Students shared their experience with depression Tuesday at the Lighthouse Mental Awareness Club’s latest installment of its Behind the Stigma series.
Associate Professor of Psychology Kari McArthur stressed that overcoming the stigma attached to depression is crucial to treatment and avoiding negative long-term health problems. Some students avoid dealing with depression in college because they think their feelings are normal, they aren’t aware of resources available to them, or they think they will be judged for seeking help, she said.
McArthur said 30 percent of college students suffer from depression, making it the most common health problem among students. Although everyone is different, she said, the best results in cases of depression stem from early diagnosis and a mixture of medication and psychological help.
After McArthur spoke, juniors Sarah Borger and Sarah Casebeer shared their stories of living with clinical depression.
Casebeer began experiencing symptoms of depression in high school.
“I’ve been struggling with depression for six years,” she said. “Back in high school, I didn’t think I was the stereotypical depressed person. I just lost interest in everything.”
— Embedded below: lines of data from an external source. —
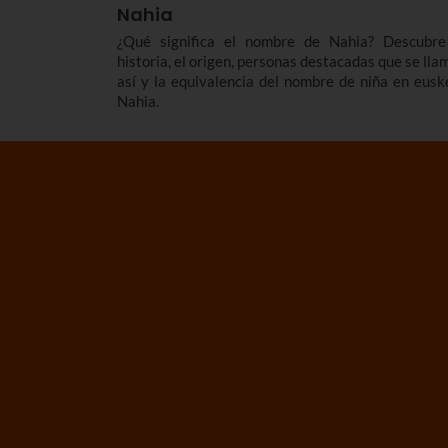
Nahia
¿Qué significa el nombre de Nahia? Descubre
historia, el origen, personas destacadas que se lla
así y la equivalencia del nombre de niña en eusk
Nahia.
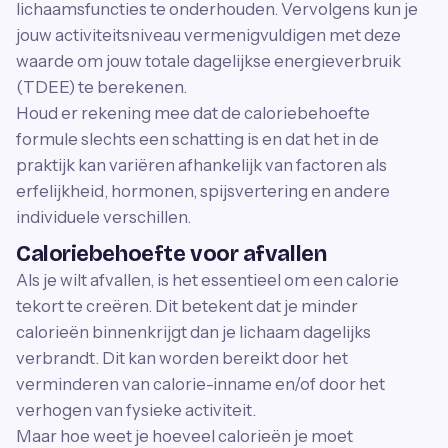
lichaamsfuncties te onderhouden. Vervolgens kun je
jouw activiteitsniveau vermenigvuldigen met deze
waarde om jouw totale dagelijkse energieverbruik
(TDEE) te berekenen.
Houd er rekening mee dat de caloriebehoefte
formule slechts een schatting is en dat het in de
praktijk kan variëren afhankelijk van factoren als
erfelijkheid, hormonen, spijsvertering en andere
individuele verschillen.
Caloriebehoefte voor afvallen
Als je wilt afvallen, is het essentieel om een ​​calorie
tekort te creëren. Dit betekent dat je minder
calorieën binnenkrijgt dan je lichaam dagelijks
verbrandt. Dit kan worden bereikt door het
verminderen van calorie-inname en/of door het
verhogen van fysieke activiteit.
Maar hoe weet je hoeveel calorieën je moet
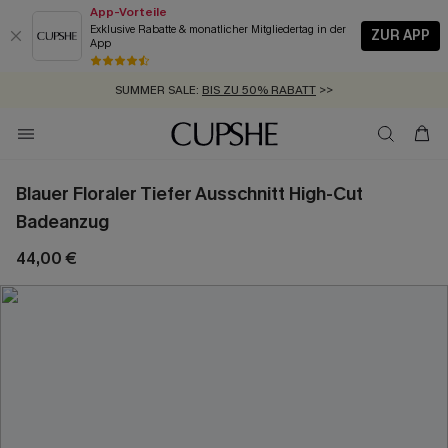
App-Vorteile
Exklusive Rabatte & monatlicher Mitgliedertag in der
ZUR APP
App
GRATIS MASSBAND MIT JEDEM SCHNELLVERSAND-ARTIKEL >>
SUMMER SALE:
BIS ZU 50% RABATT
>>
ZUM NEWSLETTER:
KOSTENLOSER VERSAND AB 89 €
BIS ZU -20% EXTRA ERHALTEN
>>
>>
Blauer Floraler Tiefer Ausschnitt High-Cut
Badeanzug
44,00 €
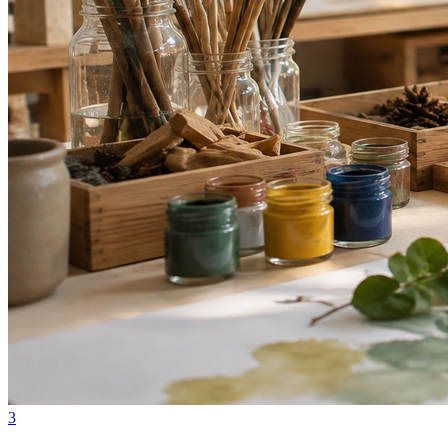
Internacional
3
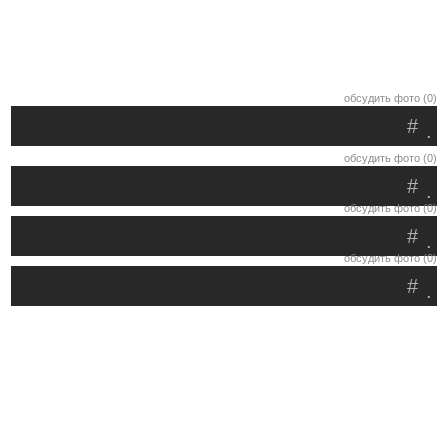
обсудить фото (0)
#
.
обсудить фото (0)
#
.
обсудить фото (0)
#
.
обсудить фото (0)
#
.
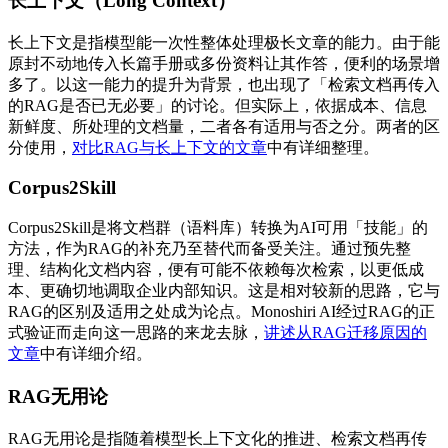
长上下文（Long Context）
长上下文是指模型能一次性整体处理极长文章的能力。由于能
原封不动地传入长篇手册或多份资料让其作答，便利的场景增
多了。以这一能力的提升为背景，也出现了「检索文档再传入
的RAG是否已无必要」的讨论。但实际上，依据成本、信息
新鲜度、所处理的文档量，二者各有适用与否之分。两者的区
分使用，
对比RAG与长上下文的文章
中有详细整理。
Corpus2Skill
Corpus2Skill是将文档群（语料库）转换为AI可用「技能」的
方法，作为RAG的补充乃至替代而备受关注。通过预先整
理、结构化文档内容，便有可能不依赖每次检索，以更低成
本、更确切地调取企业内部知识。这是相对较新的思路，它与
RAG的区别及适用之处成为论点。Monoshiri AI经过RAG的正
式验证而走向这一思路的来龙去脉，
讲述从RAG迁移原因的
文章
中有详细介绍。
RAG无用论
RAG无用论是指随着模型长上下文化的推进、检索文档再传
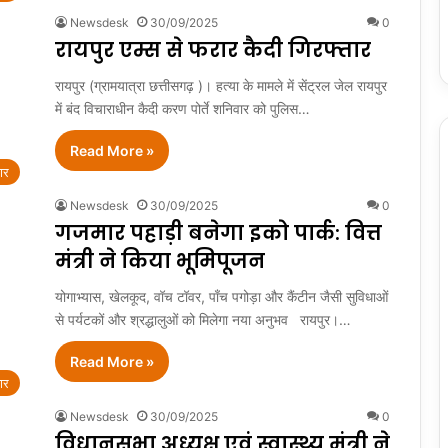
Newsdesk
30/09/2025
0
रायपुर एम्स से फरार कैदी गिरफ्तार
रायपुर (ग्रामयात्रा छत्तीसगढ़ )। हत्या के मामले में सेंट्रल जेल रायपुर
में बंद विचाराधीन कैदी करण पोर्ते शनिवार को पुलिस…
Read More »
ार
Newsdesk
30/09/2025
0
गजमार पहाड़ी बनेगा इको पार्क: वित्त
मंत्री ने किया भूमिपूजन
योगाभ्यास, खेलकूद, वॉच टॉवर, पाँच पगोड़ा और कैंटीन जैसी सुविधाओं
से पर्यटकों और श्रद्धालुओं को मिलेगा नया अनुभव रायपुर।…
Read More »
ार
Newsdesk
30/09/2025
0
विधानसभा अध्यक्ष एवं स्वास्थ्य मंत्री ने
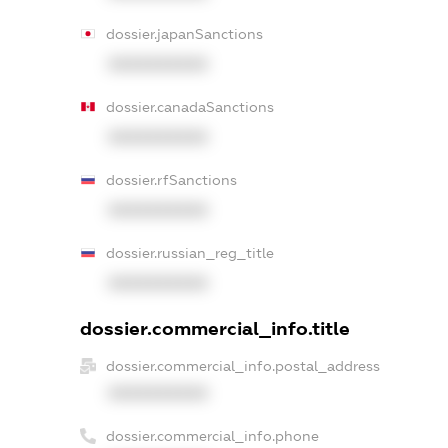
dossier.japanSanctions
XXXXXXXXXX
dossier.canadaSanctions
XXXXXXXXXX
dossier.rfSanctions
XXXXXXXXXX
dossier.russian_reg_title
XXXXXXXXXX
dossier.commercial_info.title
dossier.commercial_info.postal_address
XXXXXXXXXX
dossier.commercial_info.phone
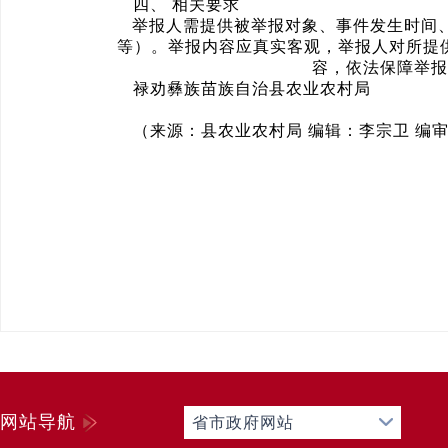
四、 相关要求
举报人需提供被举报对象、事件发生时间、
等）。举报内容应真实客观，举报人对所提
容，依法保障举报
禄劝彝族苗族自治县农业农村局
（来源：县农业农村局 编辑：李宗卫 编
网站导航
省市政府网站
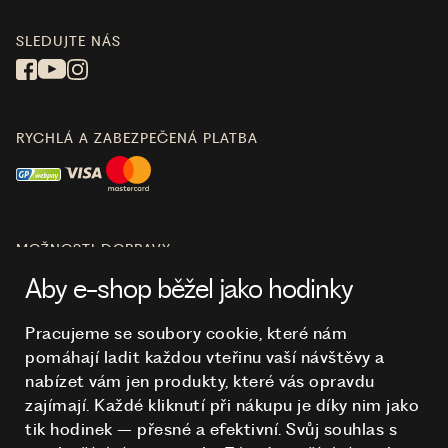
SLEDUJTE NÁS
RYCHLÁ A ZABEZPEČENÁ PLATBA
MOŽNOSTI DOPRAVY
Aby e-shop běžel jako hodinky
Pracujeme se soubory cookie, které nám
pomáhají ladit každou vteřinu vaší návštěvy a
O NÁKUPU
nabízet vám jen produkty, které vás opravdu
zajímají. Každé kliknutí při nákupu je díky nim
jako
tik hodinek – přesné a efektivní. Svůj souhlas s
HODINKY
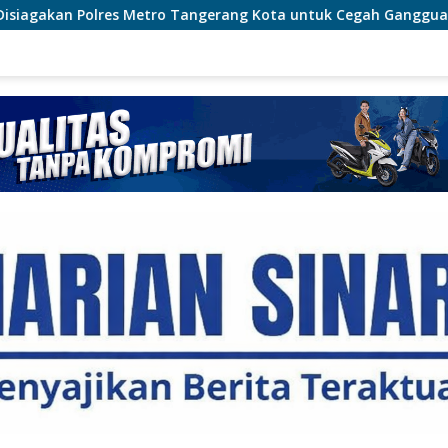
tro Tangerang Kota untuk Cegah Gangguan Kamtibmas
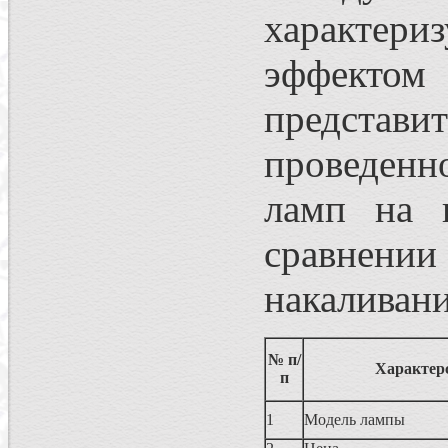
характер
эффектом 
представит
проведенн
ламп на 
сравнении
накаливани
№ п/
Характер
п
1
Модель лампы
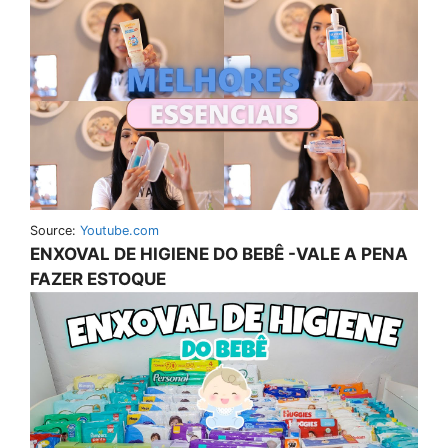
Source:
Youtube.com
ENXOVAL DE HIGIENE DO BEBÊ -VALE A PENA
FAZER ESTOQUE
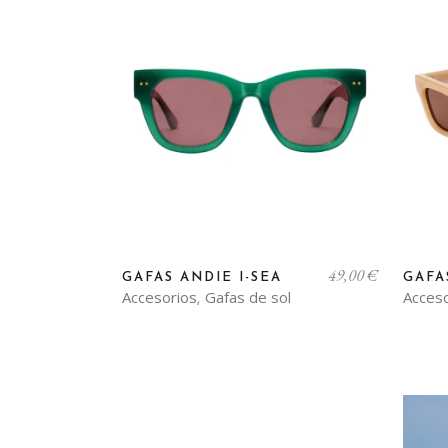
49,00
€
GAFAS ANDIE I-SEA
GAFA
Accesorios
Gafas de sol
Acces
,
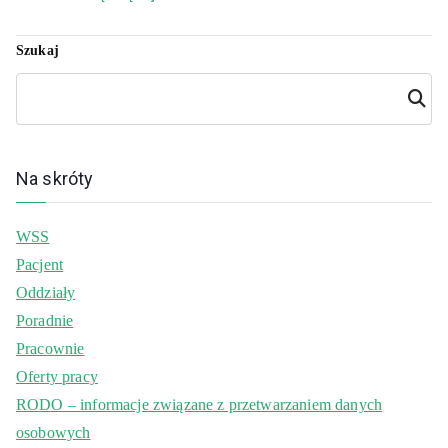
Szukaj
Szuka
j
Na skróty
WSS
Pacjent
Oddziały
Poradnie
Pracownie
Oferty pracy
RODO – informacje związane z przetwarzaniem danych
osobowych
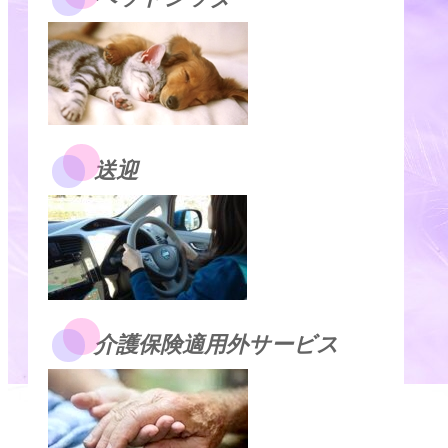
送迎
介護保険適用外サービス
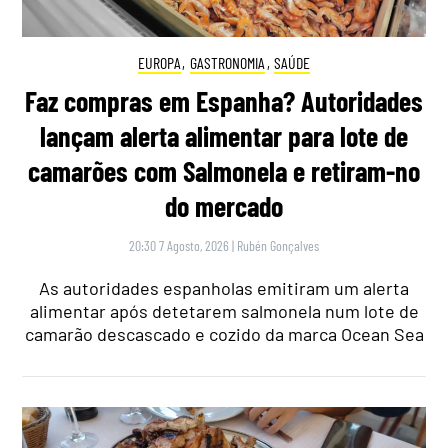
EUROPA
,
GASTRONOMIA
,
SAÚDE
Faz compras em Espanha? Autoridades
lançam alerta alimentar para lote de
camarões com Salmonela e retiram-no
do mercado
20:30 7 Agosto, 2026
|
Rubén Gonçalves
As autoridades espanholas emitiram um alerta
alimentar após detetarem salmonela num lote de
camarão descascado e cozido da marca Ocean Sea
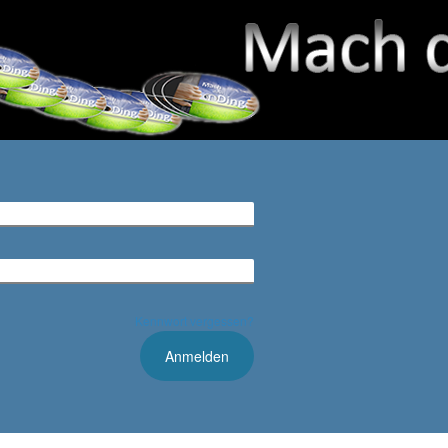
Kennwort vergessen?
Casebeer dedicated herself to dancing. After school, she would spend six to seven hours a day at practice.
“I was pushing myself too hard,” Casebeer said. “I wasn’t physically capable, and I wasn’t mentally capable to handle it.”
By her junior year of high school, Casebeer suffered from arthritis and joint damage. Her senior year, she broke both of her feet, because her bones were too weak to support her active lifestyle. The setback only made her depression worse, because she wasn’t able to distract her mind, she said. Casebeer said she resorted to coping with pain through abuse by hitting and cutting herself.
The height of Casebeer’s depression came the summer after her senior year. Every day as she was driving home from work, she would cross over a bridge and contemplate suicide.
“I told my parents they needed to drive me to work every day, because if I kept driving myself, one day I wouldn’t make it back,” Casebeer said.
Casebeer’s parents began driving her, recognizing that what their daughter was experiencing was more than “teenage angst,” she said. A month before attending college at Hillsdale, Casebeer began taking medication for her depression.
Her depression hasn’t disappeared completely, but it’s grown more and more manageable as she continues to receive the treatment she needs, she said.
“If you strive for continual improvement your depression will go from everyday, to every other day, to once a week, to once every other week, and that’s such a great feeling,” Casebeer said.
Borger’s depression struck her during the summer between her freshman and sophomore years of college. The symptoms of depression and anxiety developed, as she worked for a summer youth camp.
“I started having panic attacks and depression came along side of it,” Borger said. “Just the feeling that you’re drowning and can’t do anything about it.”
Borger said she thought returning to Hillsdale, a place she enjoyed, would relieve her depression and cure her from the chronic anxiety attacks she started having.
The symptoms, however, persisted, and Borger began counseling toward the end of the semester. She began trying a variety of treatments: better sleeping patterns, dieting, yoga, and others. The panic attacks continued.
On Christmas Eve, during church service, Borger ran from the sanctuary, as she felt a panic attack coming. She made it to the bathroom, where she wept and waited for the attack to pass before she could rejoin her family.
After returning to Hillsdale in the spring of her sophomore year, Borger began medication. Like Casebeer, Borger’s depression wasn’t resolved with medication, but her ability to handle it improved.
“I think of [the medication] like training wheels,” she said. “You have to put on the training wheels, before you can figure what to do with the bike.”
The prescription helped her understand her body and how to deal with her anxiety and depression using her counselor’s treatments.
“The whole process has been horrible and terrible,” Borger said. “But it’s also been a really beautiful process, because I’ve learned more about myself.”
While she still falls into dips of anxiety, she said she knows how to combat it.
“I’ve learned to show myself a little more grace,” Borger said. “There is hope, and I’ve found a little bit of that hope, and it’s been a really beautiful thing.”